Deputy President Cyril Ramaphosa. Picture: SIYABULELA DUDA
Deputy President Cyril Ramaphosa. Picture: SIYABULELA DUDA

The government, business and labour leaders are inching closer to realising a national minimum wage but union federation Cosatu has threatened to derail the matter if it finds the process unsatisfactory.

On Thursday, Cosatu said that it was determined to "defend and take forward the COP [committee of principals] mandate that the national minimum wage be implemented from December 2016".

The trade federation said it was concerned about delays in finalising the process after learning that an advisory panel, appointed to provide recommendations, had not finished its report.

The seven-member panel, which Deputy President Cyril Ramaphosa appointed in August, is due to report back at a meeting on Saturday.

But Cosatu said it had learned that only a progress report would be provided.

The feedback will be presented to Nedlac’s committee of principals — a high-level body chaired by Ramaphosa and comprising several government ministers, business and labour leaders.

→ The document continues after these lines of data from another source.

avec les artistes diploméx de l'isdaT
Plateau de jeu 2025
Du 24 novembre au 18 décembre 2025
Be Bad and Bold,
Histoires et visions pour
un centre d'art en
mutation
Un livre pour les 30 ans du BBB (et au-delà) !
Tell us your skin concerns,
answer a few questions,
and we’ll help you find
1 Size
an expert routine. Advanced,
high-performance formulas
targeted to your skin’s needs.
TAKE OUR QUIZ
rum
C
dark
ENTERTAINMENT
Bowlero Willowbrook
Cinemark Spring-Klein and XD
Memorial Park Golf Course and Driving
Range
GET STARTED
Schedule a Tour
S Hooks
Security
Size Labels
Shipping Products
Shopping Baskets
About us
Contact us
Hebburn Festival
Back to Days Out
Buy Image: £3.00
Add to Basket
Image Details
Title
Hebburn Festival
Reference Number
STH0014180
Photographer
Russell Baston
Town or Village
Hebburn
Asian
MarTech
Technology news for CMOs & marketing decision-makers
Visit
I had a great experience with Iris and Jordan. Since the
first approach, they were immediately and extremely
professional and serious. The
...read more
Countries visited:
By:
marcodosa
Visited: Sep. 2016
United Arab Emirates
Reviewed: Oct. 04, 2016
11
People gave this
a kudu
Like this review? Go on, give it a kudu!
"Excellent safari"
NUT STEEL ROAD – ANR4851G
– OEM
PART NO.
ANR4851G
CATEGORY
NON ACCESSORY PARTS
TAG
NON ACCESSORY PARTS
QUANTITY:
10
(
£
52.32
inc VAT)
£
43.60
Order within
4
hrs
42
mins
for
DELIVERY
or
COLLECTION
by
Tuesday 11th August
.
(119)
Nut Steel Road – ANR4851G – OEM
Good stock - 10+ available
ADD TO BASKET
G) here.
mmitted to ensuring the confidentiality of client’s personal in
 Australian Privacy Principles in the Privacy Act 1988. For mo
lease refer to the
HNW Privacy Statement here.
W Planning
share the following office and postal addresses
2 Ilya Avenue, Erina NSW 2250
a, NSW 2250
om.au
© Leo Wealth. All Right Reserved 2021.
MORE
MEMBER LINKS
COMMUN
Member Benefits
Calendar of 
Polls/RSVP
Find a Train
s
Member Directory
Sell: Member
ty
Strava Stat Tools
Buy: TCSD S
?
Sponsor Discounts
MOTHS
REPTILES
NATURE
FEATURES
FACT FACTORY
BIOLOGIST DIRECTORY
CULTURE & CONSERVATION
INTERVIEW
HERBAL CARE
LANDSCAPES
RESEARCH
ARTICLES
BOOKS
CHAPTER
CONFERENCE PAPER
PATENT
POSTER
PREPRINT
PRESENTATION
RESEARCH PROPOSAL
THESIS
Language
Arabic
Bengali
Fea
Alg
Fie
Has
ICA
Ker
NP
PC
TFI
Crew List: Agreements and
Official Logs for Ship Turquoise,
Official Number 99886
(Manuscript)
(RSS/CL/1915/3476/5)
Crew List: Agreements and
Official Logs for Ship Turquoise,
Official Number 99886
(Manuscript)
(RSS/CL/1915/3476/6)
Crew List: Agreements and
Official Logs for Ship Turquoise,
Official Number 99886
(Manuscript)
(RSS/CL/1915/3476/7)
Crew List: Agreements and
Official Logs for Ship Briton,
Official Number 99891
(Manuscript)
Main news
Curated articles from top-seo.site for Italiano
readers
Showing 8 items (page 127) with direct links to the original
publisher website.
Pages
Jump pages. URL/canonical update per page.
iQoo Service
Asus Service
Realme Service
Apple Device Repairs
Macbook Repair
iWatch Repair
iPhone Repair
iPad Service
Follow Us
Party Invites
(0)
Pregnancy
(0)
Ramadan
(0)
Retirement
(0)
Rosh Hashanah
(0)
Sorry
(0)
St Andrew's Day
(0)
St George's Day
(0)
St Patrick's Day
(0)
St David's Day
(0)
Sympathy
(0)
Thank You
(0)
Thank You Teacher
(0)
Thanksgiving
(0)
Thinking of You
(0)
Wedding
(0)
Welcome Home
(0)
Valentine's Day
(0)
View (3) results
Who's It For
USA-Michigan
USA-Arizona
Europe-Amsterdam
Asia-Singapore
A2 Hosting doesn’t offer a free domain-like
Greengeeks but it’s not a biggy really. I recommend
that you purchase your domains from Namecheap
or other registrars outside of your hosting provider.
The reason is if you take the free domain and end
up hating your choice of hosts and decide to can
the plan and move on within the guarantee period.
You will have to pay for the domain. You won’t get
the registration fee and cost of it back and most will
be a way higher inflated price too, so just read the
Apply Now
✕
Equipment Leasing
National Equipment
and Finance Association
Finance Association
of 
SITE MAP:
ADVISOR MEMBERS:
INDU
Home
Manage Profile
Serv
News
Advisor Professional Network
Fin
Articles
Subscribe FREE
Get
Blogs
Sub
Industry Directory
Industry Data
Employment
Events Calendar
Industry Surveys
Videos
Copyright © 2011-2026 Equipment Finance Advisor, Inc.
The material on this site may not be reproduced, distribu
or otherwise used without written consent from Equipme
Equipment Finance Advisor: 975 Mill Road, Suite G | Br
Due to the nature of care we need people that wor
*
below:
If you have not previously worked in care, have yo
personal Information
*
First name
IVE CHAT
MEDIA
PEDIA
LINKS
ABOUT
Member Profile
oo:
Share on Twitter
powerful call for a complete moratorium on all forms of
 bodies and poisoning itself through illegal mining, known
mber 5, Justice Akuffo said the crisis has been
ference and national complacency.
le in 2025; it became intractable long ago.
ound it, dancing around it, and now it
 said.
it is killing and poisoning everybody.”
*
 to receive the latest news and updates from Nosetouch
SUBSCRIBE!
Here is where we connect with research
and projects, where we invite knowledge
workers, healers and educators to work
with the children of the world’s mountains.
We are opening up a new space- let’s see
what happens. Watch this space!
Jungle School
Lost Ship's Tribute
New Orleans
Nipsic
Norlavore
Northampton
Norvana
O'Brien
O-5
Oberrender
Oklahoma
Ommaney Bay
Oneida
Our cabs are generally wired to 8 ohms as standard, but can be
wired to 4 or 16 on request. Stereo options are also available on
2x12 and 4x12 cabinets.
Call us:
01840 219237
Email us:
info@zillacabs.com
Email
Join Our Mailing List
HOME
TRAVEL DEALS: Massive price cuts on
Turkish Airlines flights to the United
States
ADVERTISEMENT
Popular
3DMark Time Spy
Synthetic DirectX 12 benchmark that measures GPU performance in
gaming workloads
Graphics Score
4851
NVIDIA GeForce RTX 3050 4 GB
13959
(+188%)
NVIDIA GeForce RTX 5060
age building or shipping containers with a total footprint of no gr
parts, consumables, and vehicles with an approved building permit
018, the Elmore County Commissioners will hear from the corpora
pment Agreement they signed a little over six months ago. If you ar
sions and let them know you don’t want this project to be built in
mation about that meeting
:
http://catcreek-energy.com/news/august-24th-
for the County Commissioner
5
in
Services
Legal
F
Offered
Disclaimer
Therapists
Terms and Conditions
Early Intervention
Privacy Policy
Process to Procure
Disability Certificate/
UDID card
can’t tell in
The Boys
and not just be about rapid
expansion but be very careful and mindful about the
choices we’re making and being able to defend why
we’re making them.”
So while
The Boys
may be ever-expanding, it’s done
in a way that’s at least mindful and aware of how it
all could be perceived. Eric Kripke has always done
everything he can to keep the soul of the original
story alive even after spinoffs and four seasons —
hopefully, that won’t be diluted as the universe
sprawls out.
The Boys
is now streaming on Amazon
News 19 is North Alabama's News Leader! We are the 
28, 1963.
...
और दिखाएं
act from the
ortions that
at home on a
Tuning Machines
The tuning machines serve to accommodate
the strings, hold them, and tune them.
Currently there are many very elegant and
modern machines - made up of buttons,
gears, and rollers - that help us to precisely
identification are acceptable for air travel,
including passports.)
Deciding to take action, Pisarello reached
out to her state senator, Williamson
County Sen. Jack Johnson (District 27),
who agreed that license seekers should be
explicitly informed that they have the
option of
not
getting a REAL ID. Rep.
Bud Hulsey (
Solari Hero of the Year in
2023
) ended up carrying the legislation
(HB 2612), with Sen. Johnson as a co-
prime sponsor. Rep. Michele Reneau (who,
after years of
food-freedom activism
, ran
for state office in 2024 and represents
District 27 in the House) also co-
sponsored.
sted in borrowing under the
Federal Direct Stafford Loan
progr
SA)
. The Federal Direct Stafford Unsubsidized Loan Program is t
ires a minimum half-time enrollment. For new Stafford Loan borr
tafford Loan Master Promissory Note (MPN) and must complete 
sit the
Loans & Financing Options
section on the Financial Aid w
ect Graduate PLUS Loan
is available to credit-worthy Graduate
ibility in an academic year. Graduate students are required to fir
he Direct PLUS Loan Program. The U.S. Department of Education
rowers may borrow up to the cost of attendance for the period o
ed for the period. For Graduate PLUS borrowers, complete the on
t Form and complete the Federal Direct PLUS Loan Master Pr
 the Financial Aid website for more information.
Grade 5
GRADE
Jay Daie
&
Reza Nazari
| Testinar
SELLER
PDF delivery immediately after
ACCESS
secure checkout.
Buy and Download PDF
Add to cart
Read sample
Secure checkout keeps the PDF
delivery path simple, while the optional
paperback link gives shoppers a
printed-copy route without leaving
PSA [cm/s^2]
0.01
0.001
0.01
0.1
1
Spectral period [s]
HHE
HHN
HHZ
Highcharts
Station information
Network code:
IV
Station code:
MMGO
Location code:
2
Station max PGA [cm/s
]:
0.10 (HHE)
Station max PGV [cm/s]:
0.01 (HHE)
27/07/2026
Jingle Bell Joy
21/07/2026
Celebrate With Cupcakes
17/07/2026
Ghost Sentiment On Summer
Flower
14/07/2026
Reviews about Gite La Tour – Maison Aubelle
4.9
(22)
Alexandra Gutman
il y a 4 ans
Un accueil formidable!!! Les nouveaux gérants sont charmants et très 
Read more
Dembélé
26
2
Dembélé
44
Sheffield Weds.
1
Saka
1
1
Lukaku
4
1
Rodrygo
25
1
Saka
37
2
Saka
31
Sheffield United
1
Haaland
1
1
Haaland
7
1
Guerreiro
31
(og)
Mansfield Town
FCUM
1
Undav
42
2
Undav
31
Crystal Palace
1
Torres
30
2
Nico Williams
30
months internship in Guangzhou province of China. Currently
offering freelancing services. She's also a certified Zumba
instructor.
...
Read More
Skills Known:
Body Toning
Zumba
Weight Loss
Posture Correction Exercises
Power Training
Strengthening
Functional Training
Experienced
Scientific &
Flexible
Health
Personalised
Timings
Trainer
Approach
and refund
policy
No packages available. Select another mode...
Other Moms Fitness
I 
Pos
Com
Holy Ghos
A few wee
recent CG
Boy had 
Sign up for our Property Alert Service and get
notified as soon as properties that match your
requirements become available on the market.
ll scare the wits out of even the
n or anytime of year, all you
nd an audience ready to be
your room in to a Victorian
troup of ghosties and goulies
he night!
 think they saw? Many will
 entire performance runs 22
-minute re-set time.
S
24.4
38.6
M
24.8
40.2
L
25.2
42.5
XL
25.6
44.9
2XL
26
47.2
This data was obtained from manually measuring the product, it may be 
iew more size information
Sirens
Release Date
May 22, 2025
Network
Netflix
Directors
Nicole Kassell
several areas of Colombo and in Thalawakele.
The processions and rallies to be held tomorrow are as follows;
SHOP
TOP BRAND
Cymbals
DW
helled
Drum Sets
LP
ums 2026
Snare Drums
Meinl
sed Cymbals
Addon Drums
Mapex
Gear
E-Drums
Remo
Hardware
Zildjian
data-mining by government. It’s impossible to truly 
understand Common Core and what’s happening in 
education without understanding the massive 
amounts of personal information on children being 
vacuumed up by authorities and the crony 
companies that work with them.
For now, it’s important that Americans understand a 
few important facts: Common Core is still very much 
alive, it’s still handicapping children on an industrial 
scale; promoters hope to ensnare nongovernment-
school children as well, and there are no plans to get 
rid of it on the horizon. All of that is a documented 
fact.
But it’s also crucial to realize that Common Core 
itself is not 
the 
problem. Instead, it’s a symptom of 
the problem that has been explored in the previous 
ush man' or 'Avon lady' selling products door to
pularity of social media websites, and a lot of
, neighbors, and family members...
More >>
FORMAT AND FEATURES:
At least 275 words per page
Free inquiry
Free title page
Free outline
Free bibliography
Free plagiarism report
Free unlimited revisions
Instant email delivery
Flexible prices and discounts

It is understood that a draft report is available but that it had not been completed because a greater than expected number of submissions to the panel had been received.

Cosatu spokesman Sizwe Pamla said interaction with the advisory panel had been positive. "We get the clear impression that the panel has taken its mandate seriously. However, we are very concerned about the prospect of further delays.

"We are now well over a year beyond the July 2015 deadline that was set by the 2014 Ekurhuleni Summit for the finalisation of this matter."

Cosatu wants R4,500 for a minimum monthly wage but business and government are suggesting a minimum wage of between R2,000 and R2,200.

Pamla said Cosatu would also not accept a situation where the implementation of its suggested minimum wage was stretched over several years. He said the maximum period Cosatu would agree to is 24 months.

"You can’t take an issue that lasted for 20 years and you need administrations to implement.

"We can agree to that (Cosatu’s recommendation) and go to Nedlac to discuss how we implement," he said.

Nedlac spokeswoman Kim Jurgensen declined to comment on the report.

However, Jurgensen said feedback on another report into labour relations would be tabled as this had now been finalised.

A task team was established in terms of the 2014 Ekurhuleni Declaration to advise on stabilising the labour market.

"If that is accepted, it will go into the system," she said.